### What to produce
Return only the lines from the start of the records through the line that contains "A = 1;B = 1;Cin = 0;#100;", inclusive; leave out all pictures.

### Recorded data
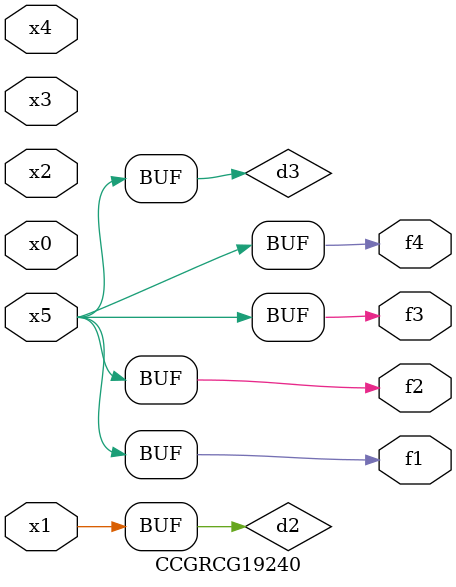
<source format=v>
module CCGRCG19240(
	input x0, x1, x2, x3, x4, x5,
	output f1, f2, f3, f4
);

	wire d1, d2, d3;

	not (d1, x5);
	or (d2, x1);
	xnor (d3, d1);
	assign f1 = d3;
	assign f2 = d3;
	assign f3 = d3;
	assign f4 = d3;
endmodule

</source>
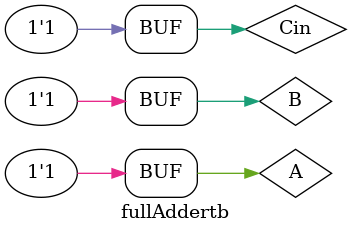
<source format=v>
`timescale 1ns / 1ps


module fullAddertb;

	// Inputs
	reg A;
	reg B;
	reg Cin;

	// Outputs
	wire Sum;
	wire Cout;

	// Instantiate the Unit Under Test (UUT)
	fullAdder uut (
		.A(A), 
		.B(B), 
		.Cin(Cin), 
		.Sum(Sum), 
		.Cout(Cout)
	);

	initial begin
		// Initialize Inputs
		A = 0;B = 0;Cin = 0;#100;
		A = 0;B = 0;Cin = 1;#100;
		A = 0;B = 1;Cin = 0;#100;
		A = 0;B = 1;Cin = 1;#100;
		A = 1;B = 0;Cin = 0;#100;
		A = 1;B = 0;Cin = 1;#100;
		A = 1;B = 1;Cin = 0;#100;
		A = 1;B = 1;Cin = 1;#100;
        
		// Add stimulus here

	end
      
endmodule


</source>
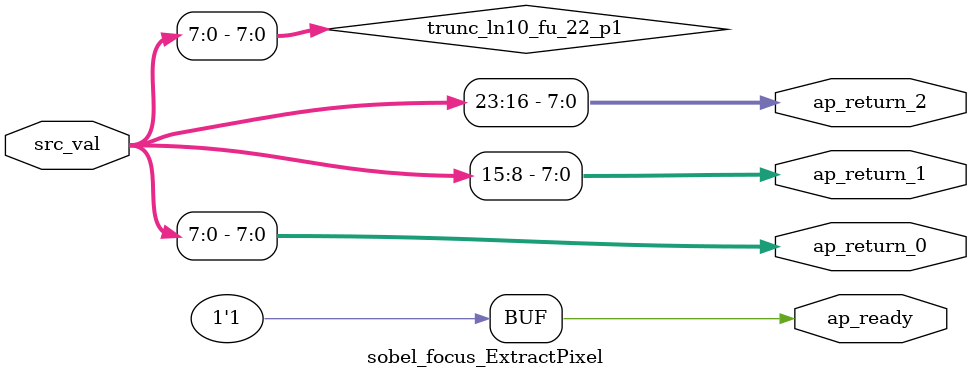
<source format=v>

`timescale 1 ns / 1 ps 

module sobel_focus_ExtractPixel (
        ap_ready,
        src_val,
        ap_return_0,
        ap_return_1,
        ap_return_2
);


output   ap_ready;
input  [23:0] src_val;
output  [7:0] ap_return_0;
output  [7:0] ap_return_1;
output  [7:0] ap_return_2;

wire   [7:0] trunc_ln10_fu_22_p1;

assign ap_ready = 1'b1;

assign trunc_ln10_fu_22_p1 = src_val[7:0];

assign ap_return_0 = trunc_ln10_fu_22_p1;

assign ap_return_1 = {{src_val[15:8]}};

assign ap_return_2 = {{src_val[23:16]}};

endmodule //sobel_focus_ExtractPixel

</source>
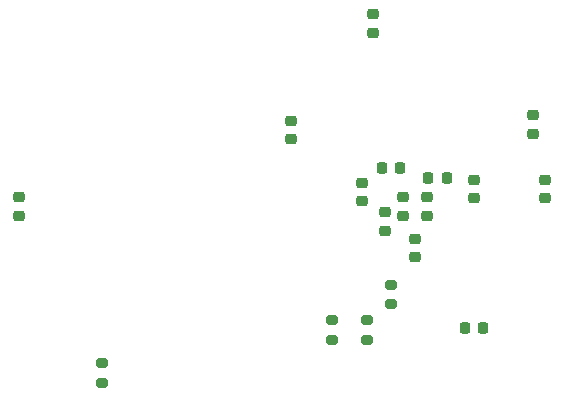
<source format=gbr>
%TF.GenerationSoftware,KiCad,Pcbnew,9.0.5*%
%TF.CreationDate,2025-12-06T10:01:17-08:00*%
%TF.ProjectId,project_byte_hamr,70726f6a-6563-4745-9f62-7974655f6861,rev?*%
%TF.SameCoordinates,Original*%
%TF.FileFunction,Paste,Bot*%
%TF.FilePolarity,Positive*%
%FSLAX46Y46*%
G04 Gerber Fmt 4.6, Leading zero omitted, Abs format (unit mm)*
G04 Created by KiCad (PCBNEW 9.0.5) date 2025-12-06 10:01:17*
%MOMM*%
%LPD*%
G01*
G04 APERTURE LIST*
G04 Aperture macros list*
%AMRoundRect*
0 Rectangle with rounded corners*
0 $1 Rounding radius*
0 $2 $3 $4 $5 $6 $7 $8 $9 X,Y pos of 4 corners*
0 Add a 4 corners polygon primitive as box body*
4,1,4,$2,$3,$4,$5,$6,$7,$8,$9,$2,$3,0*
0 Add four circle primitives for the rounded corners*
1,1,$1+$1,$2,$3*
1,1,$1+$1,$4,$5*
1,1,$1+$1,$6,$7*
1,1,$1+$1,$8,$9*
0 Add four rect primitives between the rounded corners*
20,1,$1+$1,$2,$3,$4,$5,0*
20,1,$1+$1,$4,$5,$6,$7,0*
20,1,$1+$1,$6,$7,$8,$9,0*
20,1,$1+$1,$8,$9,$2,$3,0*%
G04 Aperture macros list end*
%ADD10RoundRect,0.225000X0.250000X-0.225000X0.250000X0.225000X-0.250000X0.225000X-0.250000X-0.225000X0*%
%ADD11RoundRect,0.225000X-0.250000X0.225000X-0.250000X-0.225000X0.250000X-0.225000X0.250000X0.225000X0*%
%ADD12RoundRect,0.200000X0.275000X-0.200000X0.275000X0.200000X-0.275000X0.200000X-0.275000X-0.200000X0*%
%ADD13RoundRect,0.225000X-0.225000X-0.250000X0.225000X-0.250000X0.225000X0.250000X-0.225000X0.250000X0*%
%ADD14RoundRect,0.225000X0.225000X0.250000X-0.225000X0.250000X-0.225000X-0.250000X0.225000X-0.250000X0*%
G04 APERTURE END LIST*
D10*
%TO.C,C25*%
X89000000Y-101000000D03*
X89000000Y-99450000D03*
%TD*%
D11*
%TO.C,C33*%
X100000000Y-94450000D03*
X100000000Y-96000000D03*
%TD*%
D12*
%TO.C,R31*%
X85000000Y-108000000D03*
X85000000Y-106350000D03*
%TD*%
D11*
%TO.C,C27*%
X90000000Y-95950000D03*
X90000000Y-97500000D03*
%TD*%
D13*
%TO.C,C51*%
X93225000Y-107000000D03*
X94775000Y-107000000D03*
%TD*%
D12*
%TO.C,R32*%
X82000000Y-108000000D03*
X82000000Y-106350000D03*
%TD*%
D10*
%TO.C,C50*%
X99000000Y-90550000D03*
X99000000Y-89000000D03*
%TD*%
D14*
%TO.C,C31*%
X87775000Y-93500000D03*
X86225000Y-93500000D03*
%TD*%
D11*
%TO.C,C28*%
X88000000Y-95950000D03*
X88000000Y-97500000D03*
%TD*%
D12*
%TO.C,R27*%
X62500000Y-111650000D03*
X62500000Y-110000000D03*
%TD*%
D11*
%TO.C,C30*%
X94000000Y-94450000D03*
X94000000Y-96000000D03*
%TD*%
D13*
%TO.C,C53*%
X90150070Y-94349930D03*
X91700070Y-94349930D03*
%TD*%
D11*
%TO.C,C29*%
X84500000Y-94725000D03*
X84500000Y-96275000D03*
%TD*%
%TO.C,C52*%
X85500000Y-80450000D03*
X85500000Y-82000000D03*
%TD*%
%TO.C,C49*%
X78500000Y-89500000D03*
X78500000Y-91050000D03*
%TD*%
D10*
%TO.C,C35*%
X55500000Y-97500000D03*
X55500000Y-95950000D03*
%TD*%
D11*
%TO.C,C26*%
X86500000Y-97225000D03*
X86500000Y-98775000D03*
%TD*%
D12*
%TO.C,R33*%
X87000000Y-105000000D03*
X87000000Y-103350000D03*
%TD*%
M02*

</source>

### Response to this task
<source format=v>
module CCGRCG19240(
	input x0, x1, x2, x3, x4, x5,
	output f1, f2, f3, f4
);

	wire d1, d2, d3;

	not (d1, x5);
	or (d2, x1);
	xnor (d3, d1);
	assign f1 = d3;
	assign f2 = d3;
	assign f3 = d3;
	assign f4 = d3;
endmodule

</source>
<source format=v>
`timescale 1ns / 1ps


module fullAddertb;

	// Inputs
	reg A;
	reg B;
	reg Cin;

	// Outputs
	wire Sum;
	wire Cout;

	// Instantiate the Unit Under Test (UUT)
	fullAdder uut (
		.A(A), 
		.B(B), 
		.Cin(Cin), 
		.Sum(Sum), 
		.Cout(Cout)
	);

	initial begin
		// Initialize Inputs
		A = 0;B = 0;Cin = 0;#100;
		A = 0;B = 0;Cin = 1;#100;
		A = 0;B = 1;Cin = 0;#100;
		A = 0;B = 1;Cin = 1;#100;
		A = 1;B = 0;Cin = 0;#100;
		A = 1;B = 0;Cin = 1;#100;
		A = 1;B = 1;Cin = 0;#100;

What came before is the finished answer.